I'm a big fan of Charles Stross, but it may be worth pointing out that Krugman
goes on to say that this is partly because it's the _only_ thing written on
the subject to date.

(In particular, he's distinguishing "interstellar finance" as in _Neptune 's
Brood_ from "interstellar trade" as in his own earlier paper.)

------
bladedtoys
If it we were discussing a greater interstellar human civilization, (and let's
face it, the idea of aliens is silly) there is one additional interesting
problem: the time dilation colonist experience will mean they will be
permanently behind the Earth by a number of years equal to the distance they
travel. And their knowledge will be double that obsolescence.

For example: they leave at the speed of light for a star 50 light years away.
On Earth 50 years pass but no time passes for the colonist. So when they
arrive they are technically where the earth was 50 years before. They set up
shop and transmit their wonderful ideas and technology, which takes 50 more
years to be received. Which means it's 100 years out of date.

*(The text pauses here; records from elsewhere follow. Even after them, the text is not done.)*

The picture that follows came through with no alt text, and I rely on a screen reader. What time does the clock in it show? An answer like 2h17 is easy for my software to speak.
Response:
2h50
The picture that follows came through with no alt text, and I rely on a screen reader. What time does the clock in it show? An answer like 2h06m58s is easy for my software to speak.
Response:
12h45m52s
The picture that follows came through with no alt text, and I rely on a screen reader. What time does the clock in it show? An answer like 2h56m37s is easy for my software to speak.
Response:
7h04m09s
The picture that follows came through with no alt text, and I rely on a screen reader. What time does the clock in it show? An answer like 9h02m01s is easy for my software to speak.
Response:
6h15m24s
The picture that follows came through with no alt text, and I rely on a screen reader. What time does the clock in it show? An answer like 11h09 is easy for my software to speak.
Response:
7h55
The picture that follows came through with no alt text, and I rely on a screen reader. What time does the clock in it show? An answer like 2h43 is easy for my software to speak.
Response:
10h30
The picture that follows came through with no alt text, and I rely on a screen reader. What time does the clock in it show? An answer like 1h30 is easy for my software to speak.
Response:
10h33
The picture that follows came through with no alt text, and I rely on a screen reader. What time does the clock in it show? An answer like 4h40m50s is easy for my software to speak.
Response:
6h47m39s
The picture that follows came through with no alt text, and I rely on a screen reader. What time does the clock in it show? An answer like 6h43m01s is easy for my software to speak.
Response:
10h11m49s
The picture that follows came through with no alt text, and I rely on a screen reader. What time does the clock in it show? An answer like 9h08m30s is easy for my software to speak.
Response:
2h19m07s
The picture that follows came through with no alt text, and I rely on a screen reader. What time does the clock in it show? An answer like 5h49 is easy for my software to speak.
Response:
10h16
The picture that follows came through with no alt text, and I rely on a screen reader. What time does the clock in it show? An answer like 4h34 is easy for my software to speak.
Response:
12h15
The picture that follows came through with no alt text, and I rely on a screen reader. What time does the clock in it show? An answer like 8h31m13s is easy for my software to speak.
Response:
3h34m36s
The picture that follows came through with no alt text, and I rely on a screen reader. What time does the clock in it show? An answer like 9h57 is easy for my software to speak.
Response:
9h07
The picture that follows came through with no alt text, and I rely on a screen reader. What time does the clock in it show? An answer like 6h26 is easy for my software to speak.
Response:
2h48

Meanwhile the Earth beams its ideas to the colonists. Even on they day the
land, the colonist can tune into their favorite sitcom without missing an
episode (because of course they were traveling side by side with those
transmissions and the subsequent fifty years were following behind in a lovely
tail of vapid entertainment). So the Earth's information is still quite useful
to them.

And this disparity in value can never be corrected. If the Earth moans about
the uselessness of the colonist 100 year old ideas and sends suggestions, the
colonist will have been listening to the Earth for 100 years anyway before
they hear those suggestions and will already moved far beyond them. Yet still
be 50 years behind.

So a trade in ideas also seems unworkable.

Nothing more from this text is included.